▶ [What you should do]
Reproduce the text of each of the entries below line for line, without any changes. Leave out the pictures.

════════════════

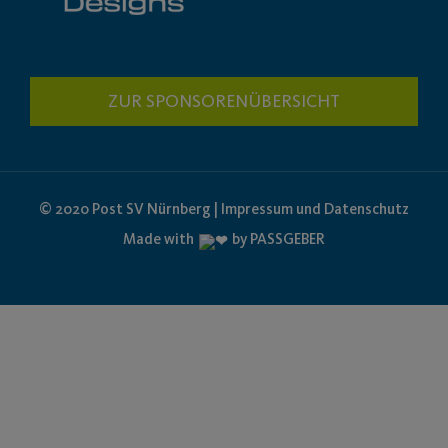
ZUR SPONSORENÜBERSICHT
© 2020 Post SV Nürnberg | Impressum und Datenschutz
Made with
by PASSGEBER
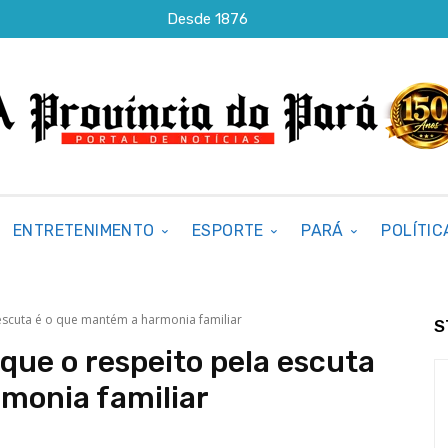
Desde 1876
ENTRETENIMENTO
ESPORTE
PARÁ
POLÍTIC
escuta é o que mantém a harmonia familiar
S
 que o respeito pela escuta
monia familiar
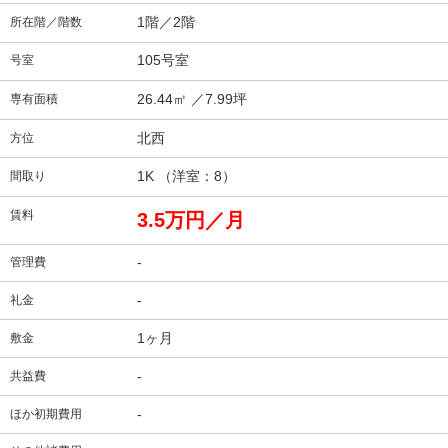
1階／2階
所在階／階数
105号室
号室
26.44㎡
／7.99坪
専有面積
北西
方位
1K （洋室：8）
間取り
賃料
3.5万円／月
-
管理費
-
礼金
1ヶ月
敷金
-
共益費
-
ほか初期費用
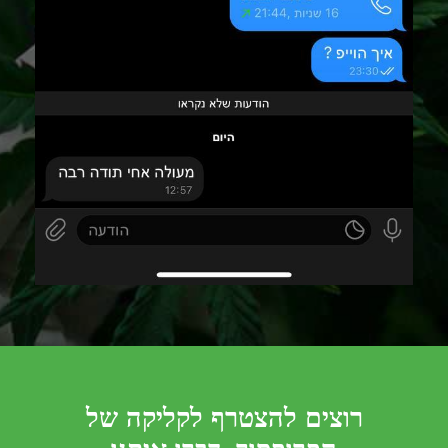
רוצים להצטרף לקליקה של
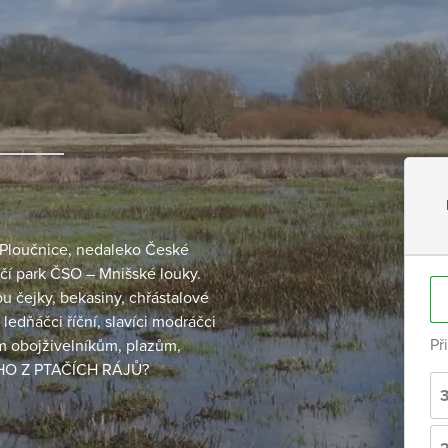
y Ploučnice, nedaleko České
tačí park ČSO – Mnišské louky.
 čejky, bekasiny, chřástalové
ledňáčci říční, slavíci modráčci
Př
m obojživelníkům, plazům,
ÍHO Z PTAČÍCH RÁJŮ?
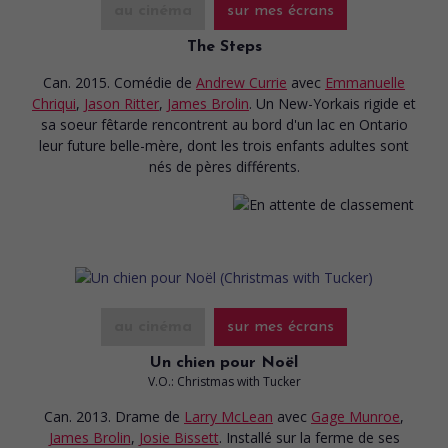
au cinéma
sur mes écrans
The Steps
Can. 2015. Comédie
de
Andrew Currie
avec
Emmanuelle
Chriqui
,
Jason Ritter
,
James Brolin
. Un New-Yorkais rigide et
sa soeur fêtarde rencontrent au bord d'un lac en Ontario
leur future belle-mère, dont les trois enfants adultes sont
nés de pères différents.
au cinéma
sur mes écrans
Un chien pour Noël
V.O.: Christmas with Tucker
Can. 2013. Drame
de
Larry McLean
avec
Gage Munroe
,
James Brolin
,
Josie Bissett
. Installé sur la ferme de ses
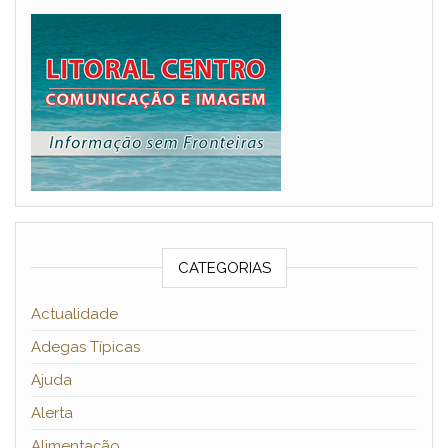
CATEGORIAS
Actualidade
Adegas Típicas
Ajuda
Alerta
Alimentação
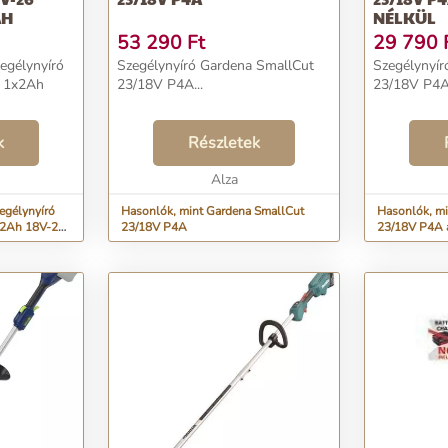
AH
NÉLKÜL
53 290
Ft
29 790
egélynyíró
Szegélynyíró Gardena SmallCut
Szegélynyír
6 1x2Ah
23/18V P4A...
23/18V P4A 
k
Részletek
Alza
egélynyíró
Hasonlók, mint Gardena SmallCut
Hasonlók, mi
x2Ah 18V-26
23/18V P4A
23/18V P4A 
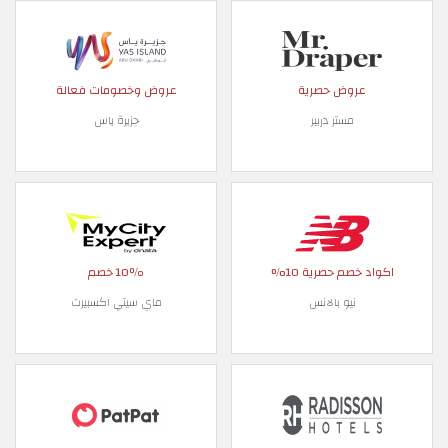
عروض حصرية
عروض وخصومات فعالة
مستر دريبر
جزيرة ياس
اكواد خصم حصرية 10%
10٪ خصم
نيو بالانس
ماي سيتي اكسبيرت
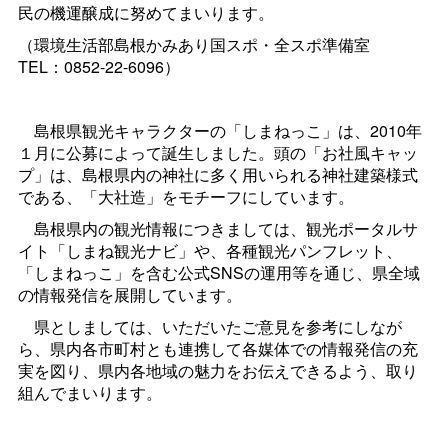
民の機運醸成に努めてまいります。
（環境生活部島根かみあり国スポ・全スポ準備
室
TEL：0852-22-6096）
島根県観光キャラクターの「しまねっこ」は、2010年
１月に公募によって誕生しました。頭の「お社風キャッ
プ」は、島根県内の神社に多く用いられる神社建築様式
である、「大社造」をモチーフにしています。
島根県内の観光情報につきましては、観光ポータルサ
イト「しまね観光ナビ」や、各種観光パンフレット、
「しまねっこ」を含む公式SNSの運用等を通じ、県全域
の情報発信を展開しています。
県としましては、いただいたご意見を参考にしなが
ら、県内各市町村とも連携して各媒体での情報発信の充
実を図り、県内各地域の魅力をお伝えできるよう、取り
組んでまいります。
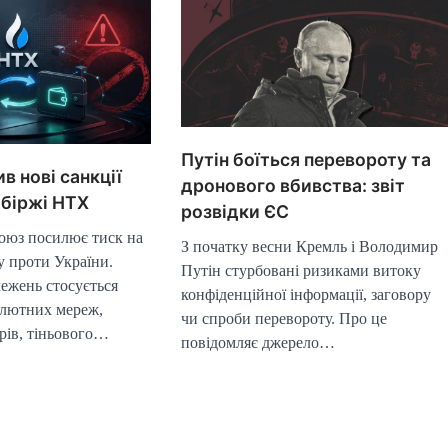
Путін боїться перевороту та
в нові санкції
дронового вбивства: звіт
обіржі HTX
розвідки ЄС
оюз посилює тиск на
З початку весни Кремль і Володимир
у проти України.
Путін стурбовані ризиками витоку
ежень стосується
конфіденційної інформації, заговору
алютних мереж,
чи спроби перевороту. Про це
рів, тіньового…
повідомляє джерело…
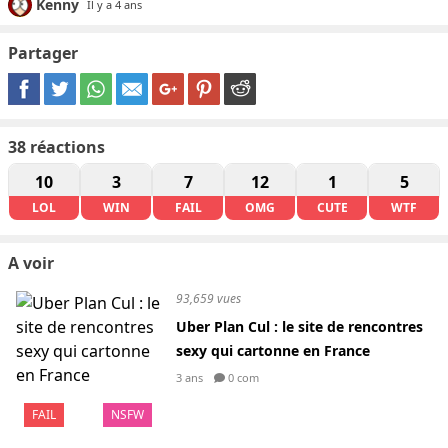
Kenny
Il y a 4 ans
Partager
38
réactions
10
3
7
12
1
5
LOL
WIN
FAIL
OMG
CUTE
WTF
A voir
93,659 vues
Uber Plan Cul : le site de rencontres
sexy qui cartonne en France
3 ans
0 com
FAIL
NSFW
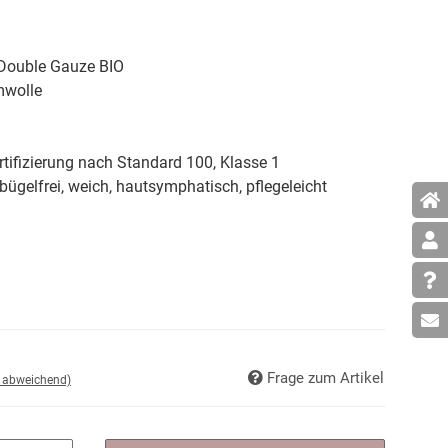
 Double Gauze BIO
wolle
tifizierung nach Standard 100, Klasse 1
g, bügelfrei, weich, hautsymphatisch, pflegeleicht
Frage zum Artikel
d abweichend)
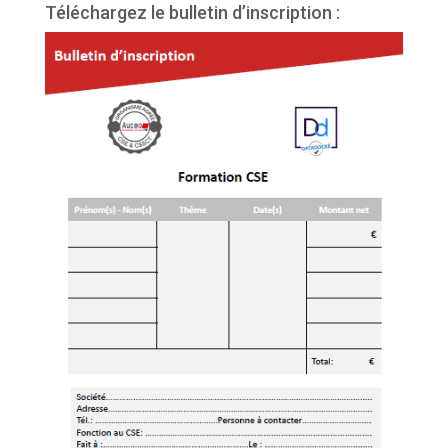
Téléchargez le bulletin d’inscription :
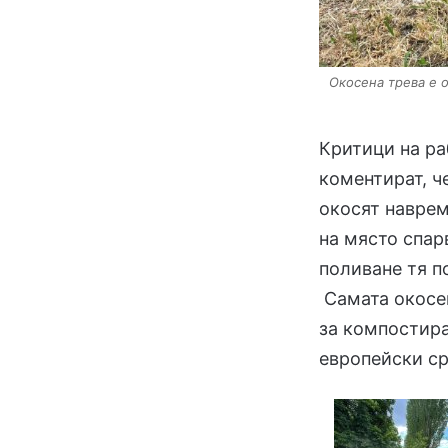
Окосена трева е о
Критици на ра
коментират, ч
окосят наврем
на място спарв
поливане тя п
Самата окосен
за компостира
европейски ср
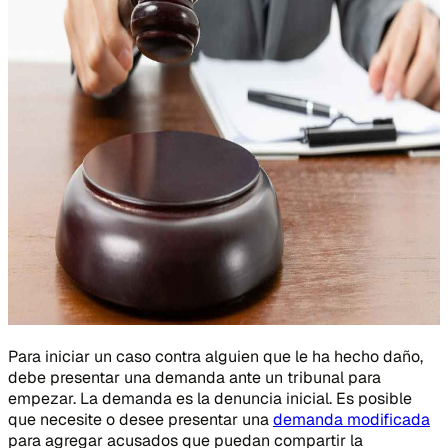
Para iniciar un caso contra alguien que le ha hecho daño,
debe presentar una demanda ante un tribunal para
empezar. La demanda es la denuncia inicial. Es posible
que necesite o desee presentar una
demanda modificada
para agregar acusados que puedan compartir la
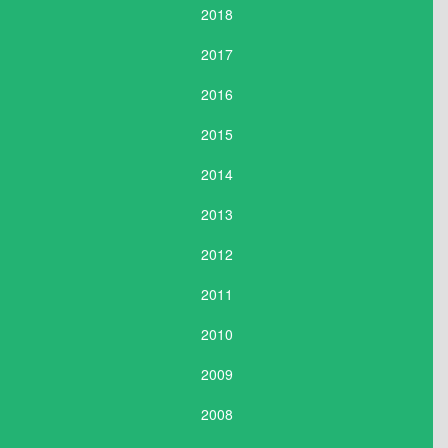
2018
2017
2016
2015
2014
2013
2012
2011
2010
2009
2008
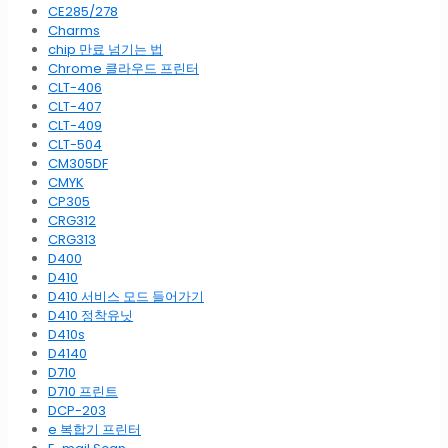
CE285/278
Charms
chip 만료 넘기는 법
Chrome 클라우드 프린터
CLT-406
CLT-407
CLT-409
CLT-504
CM305DF
CMYK
CP305
CRG312
CRG313
D400
D410
D410 서비스 모드 들어가기
D410 정착유닛
D410s
D4140
D710
D710 프린트
DCP-203
e 복합기 프린터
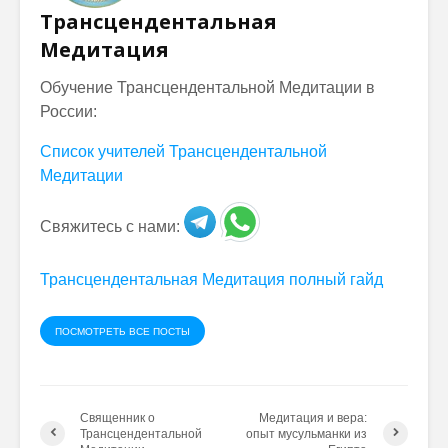
Трансцендентальная
Медитация
Обучение Трансцендентальной Медитации в
России:
Список учителей Трансцендентальной
Медитации
Свяжитесь с нами:
Трансцендентальная Медитация полный гайд
ПОСМОТРЕТЬ ВСЕ ПОСТЫ
Священник о
Медитация и вера:
Трансцендентальной
опыт мусульманки из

════════════════

▶ [Exercise result]
ZUR SPONSORENÜBERSICHT
© 2020 Post SV Nürnberg | Impressum und Datenschutz
Made with
by PASSGEBER
Desde 1876
ENTRETENIMENTO
ESPORTE
PARÁ
POLÍTIC
escuta é o que mantém a harmonia familiar
S
 que o respeito pela escuta
monia familiar
1階／2階
所在階／階数
105号室
号室
26.44㎡
／7.99坪
専有面積
北西
方位
1K （洋室：8）
間取り
賃料
3.5万円／月
-
管理費
-
礼金
1ヶ月
敷金
-
共益費
-
ほか初期費用
רוצים להצטרף לקליקה של
y Ploučnice, nedaleko České
tačí park ČSO – Mnišské louky.
 čejky, bekasiny, chřástalové
ledňáčci říční, slavíci modráčci
Př
m obojživelníkům, plazům,
ÍHO Z PTAČÍCH RÁJŮ?
au cinéma
sur mes écrans
The Steps
Can. 2015. Comédie
de
Andrew Currie
avec
Emmanuelle
Chriqui
,
Jason Ritter
,
James Brolin
. Un New-Yorkais rigide et
sa soeur fêtarde rencontrent au bord d'un lac en Ontario
leur future belle-mère, dont les trois enfants adultes sont
nés de pères différents.
au cinéma
sur mes écrans
Un chien pour Noël
V.O.: Christmas with Tucker
Can. 2013. Drame
de
Larry McLean
avec
Gage Munroe
,
James Brolin
,
Josie Bissett
. Installé sur la ferme de ses
CATEGORIAS
Actualidade
Adegas Típicas
Ajuda
Alerta
Alimentação
AH
NÉLKÜL
53 290
Ft
29 790
egélynyíró
Szegélynyíró Gardena SmallCut
Szegélynyír
6 1x2Ah
23/18V P4A...
23/18V P4A 
k
Részletek
Alza
egélynyíró
Hasonlók, mint Gardena SmallCut
Hasonlók, mi
x2Ah 18V-26
23/18V P4A
23/18V P4A 
عروض حصرية
عروض وخصومات فعالة
مستر دريبر
جزيرة ياس
اكواد خصم حصرية 10%
10٪ خصم
نيو بالانس
ماي سيتي اكسبيرت
民の機運醸成に努めてまいります。
（環境生活部島根かみあり国スポ・全スポ準備
室
TEL：0852-22-6096）
島根県観光キャラクターの「しまねっこ」は、2010年
１月に公募によって誕生しました。頭の「お社風キャッ
プ」は、島根県内の神社に多く用いられる神社建築様式
である、「大社造」をモチーフにしています。
島根県内の観光情報につきましては、観光ポータルサ
イト「しまね観光ナビ」や、各種観光パンフレット、
「しまねっこ」を含む公式SNSの運用等を通じ、県全域
の情報発信を展開しています。
県としましては、いただいたご意見を参考にしなが
ら、県内各市町村とも連携して各媒体での情報発信の充
実を図り、県内各地域の魅力をお伝えできるよう、取り
組んでまいります。
Путін боїться перевороту та
в нові санкції
дронового вбивства: звіт
обіржі HTX
розвідки ЄС
оюз посилює тиск на
З початку весни Кремль і Володимир
у проти України.
Путін стурбовані ризиками витоку
ежень стосується
конфіденційної інформації, заговору
алютних мереж,
чи спроби перевороту. Про це
рів, тіньового…
повідомляє джерело…
Kenny
Il y a 4 ans
Partager
38
réactions
10
3
7
12
1
5
LOL
WIN
FAIL
OMG
CUTE
WTF
A voir
93,659 vues
Uber Plan Cul : le site de rencontres
sexy qui cartonne en France
3 ans
0 com
FAIL
NSFW
 Double Gauze BIO
wolle
tifizierung nach Standard 100, Klasse 1
g, bügelfrei, weich, hautsymphatisch, pflegeleicht
Frage zum Artikel
d abweichend)
Téléchargez le bulletin d’inscription :
Окосена трева е о
Критици на ра
коментират, ч
окосят наврем
на място спарв
поливане тя п
Самата окосен
за компостира
европейски ср
Para iniciar un caso contra alguien que le ha hecho daño,
debe presentar una demanda ante un tribunal para
empezar. La demanda es la denuncia inicial. Es posible
que necesite o desee presentar una
demanda modificada
para agregar acusados que puedan compartir la
2018
2017
2016
2015
2014
2013
2012
2011
2010
2009
2008
CE285/278
Charms
chip 만료 넘기는 법
Chrome 클라우드 프린터
CLT-406
CLT-407
CLT-409
CLT-504
CM305DF
CMYK
CP305
CRG312
CRG313
D400
D410
D410 서비스 모드 들어가기
D410 정착유닛
D410s
D4140
D710
D710 프린트
DCP-203
e 복합기 프린터
Трансцендентальная
Медитация
Обучение Трансцендентальной Медитации в
России:
Список учителей Трансцендентальной
Медитации
Свяжитесь с нами:
Трансцендентальная Медитация полный гайд
ПОСМОТРЕТЬ ВСЕ ПОСТЫ
Священник о
Медитация и вера:
Трансцендентальной
опыт мусульманки из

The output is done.